Courtesy of the Morgan Library & Museum

Courtesy of Stiebel, Ltd.

The person I know best who is a major contributor to the museum and this exhibition is Eugene Victor Thaw, known to one and all as Gene.  He was a major dealer in New York selling to all the museums. One of his many famous private clients was Norton Simon to whom he was a confident and advisor on the collection that would become the Norton Simon Museum in Los Angeles.  When Gene “retired” he and his wife Clare doubled down on their collecting and donated various collections to museums around New York State.  In 1995 a new wing was built onto the James Fennimore Cooper Museum in order to house the Eugene and Clare Thaw Collection of American Indian Art in Cooperstown, New York, adding another major draw to the town where it shines along side the Glimmerglass Opera and the Baseball Hall of Fame.  All are reasons to make the trek up there.  This collection is one of the best in the country.  In fact, Gene has always only been interested in collecting the best of the best.  Nothing seems to give him more pleasure than if he can show you an object from his collection and reach for a museum catalog in order to show you a similar object and explain why his is superior.   Gene and Clare have a special devotion to the Morgan with which he has been involved since the 1960’s.   I once asked the director, who gave more works on paper to the Morgan, its founder or Gene.  He honestly could not answer the question.  Considering that Gene and Clare have given other collections to the Metropolitan and Cooper Hewitt museums their contribution to the arts in New York is immeasurable.
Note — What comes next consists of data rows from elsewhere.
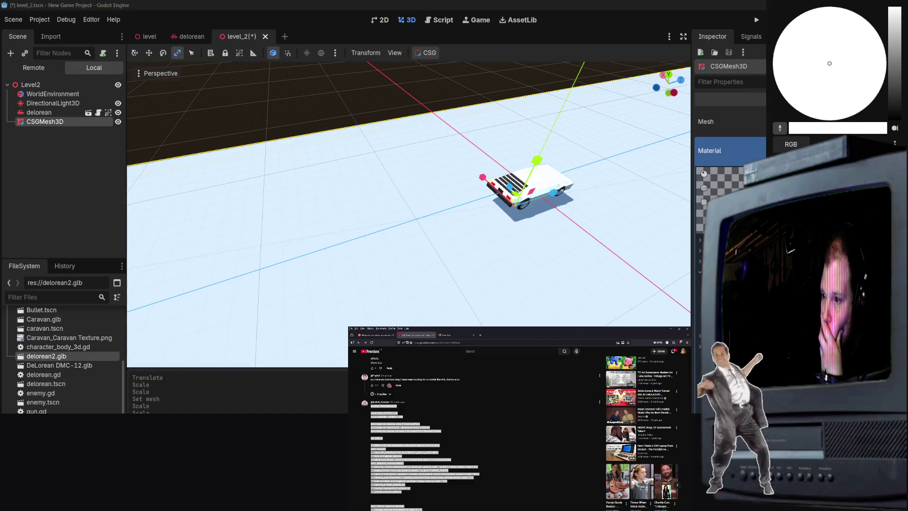
mouse_move(829, 63)
left_mouse_down()
mouse_move(877, 33)
mouse_move(835, 7)
left_mouse_up()
key("Escape")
Their foundation has also done wonders for the arts across the country especially in Santa Fe.  I love the dream imagery of Fuseli and this superb example the Thaws gave to the Morgan.

Courtesy of the Morgan Library & Museum

Gene also wears a hat as advisor to Claus von Bülow who with his daughter, Cosima von Bülow Pavoncelli, administrates the Sunny Crawford von Bulow Fund for drawings at the Morgan.  Sunny and Claus were clients of ours but one day Sunny went into insulin shock and was in a coma for many years before she died.  The Fund was given by her family in Sunny’s memory.   This drawing by Parrocel was a purchased by the Fund from Stiebel, ltd.

Courtesy of the Morgan Library & Museum

Of course, the Morgan has made purchases on its own but I have concentrated here on those who gave from their collections and the person I did not know was Joseph F. McCrindle.  He was born to wealth and social status and devoted his life to the arts, starting a literary review and a foundation.  After his death in 2008 it was announced that the collection would be distributed to some 30 institutions.  I am showing here a drawing that went to the Morgan by one of my favorite minor artists, Jean-Louis Forain.  My parents had owned one that I grew up with and I was given one by my uncle which I unfortunately lost in a divorce many years ago.

Courtesy of the Morgan Library & Museum

Museum collections grow through the efforts of their directors, curators and the patrons that they are able to cultivate.  Often overlooked is role of curators as advisors to collectors, guiding their acquisitions with the institution’s permanent collection in mind.